Paul Oakenfold

Superstar DJ and remixer extraordinaire, Paul Oakenfold reveals that, among other things, his dad’s skiffle band proved more than influential on his formative years…


I always remember that the first kind of music I heard as a young boy was through my father, him being a musician. At the time we were living in Highbury, North London, near Arsenal’s old football ground. My dad was in a skiffle band, which was a British offshoot of rock ’n’ roll, so a lot of his fellow musicians would come round the house. During that period, my mum and dad could only afford to go out once a week, it was always a Saturday night when you’d take your girl out and dress up, and in the background they’d be playing Beatles and Elvis. I never really understood why I knew a lot of the words to Beatles’ songs until I got older and then I realised it was because I was hearing them constantly in the background. I guess aged five I didn’t really know what it was, but I was singing along anyway.


Is there one record that’s stayed with me more than any other? I only like my records [laughs]. Actually, I’d have to say a record that’s been a big part of my life – and strangely enough the lyrical content is still relevant today even through the record is many, many years old – is Marvin Gaye’s ‘What’s Going On’. I really love the tone of his voice. I just love soul music. I’m a big fan of Luther Vandross, Teddy Pendergrass, The Isley Brothers. During the period when I first started getting into music, that was the music. It was a big moment for me. It was all about going to a record store and buying imports. ‘What’s Going On’, that’d be the album. And also Bob Marley, ‘Exodus’, that’s another. I’m a bit demoralised with music now, especially electronic music. I can’t find great stuff any more. There’s so much out there that’s just average.

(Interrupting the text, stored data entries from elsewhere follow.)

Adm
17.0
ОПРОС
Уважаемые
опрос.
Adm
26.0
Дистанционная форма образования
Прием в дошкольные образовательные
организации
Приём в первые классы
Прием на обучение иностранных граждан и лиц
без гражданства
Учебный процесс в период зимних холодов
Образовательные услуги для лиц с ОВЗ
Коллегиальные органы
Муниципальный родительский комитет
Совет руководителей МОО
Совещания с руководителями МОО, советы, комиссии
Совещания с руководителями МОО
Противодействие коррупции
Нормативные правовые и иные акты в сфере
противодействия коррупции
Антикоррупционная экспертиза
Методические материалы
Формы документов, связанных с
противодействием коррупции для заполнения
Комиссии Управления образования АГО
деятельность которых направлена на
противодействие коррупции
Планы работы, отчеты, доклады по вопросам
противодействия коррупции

When I first started out DJing, the person who inspired me and that I looked up to was a DJ called Trevor Fung. He just had great musical taste, and a lot of knowledge. He was a good looking guy and dressed well. At that time, at least in theory, no one took any notice of the DJ, but Trevor brought something to the table that attracted a lot of attention. He had a good understanding of how to put records together, how to tell a story on the dancefloor. He knew how to get people dancing and keep them there. Back in those days it was nothing like it is now. You’d stand around the dancefloor waiting for someone to go on it, and then the girls would all be standing in a circle with their handbags, with the guys just hovering around. But Trevor had a way of changing all that. He was very passionate about music.


I moved to New York for two years in the early 80s. It was a great time, a really important part of my life. I was living on 169th Street, in what was known as Puerto Rican Harlem. I was with my buddy who had family there and we were sleeping on the floor the whole time. There’s a lot of things that went on during that period that really shaped the way I am today. It brought a strong work ethic, never having to rely on anyone else and an understanding that only I can make things happen.

It’s the first time I’d ever lived alone, let alone lived abroad. I had no family around me and you definitely get those moments of doubt, “What am I doing here? What’s going on?”, it really shapes your character and gives you a lot of strength. I kept thinking, “I’m here for a reason”. You just have to get on with it through good and bad times. We got robbed, and couldn’t go to the police station because we were illegals. That was a big blow because we lost all the money that we’d made. It was tough. I think I realised it was time to move back after we got robbed for the second time! [Laughs] I was like, “I’m out of here!”. To be honest, it had run its course anyway. I felt like I’d achieved what I’d wanted to achieve. I learnt a lot, I had plenty to say, and I felt that I could go back [to London] and get myself a job in the record industry.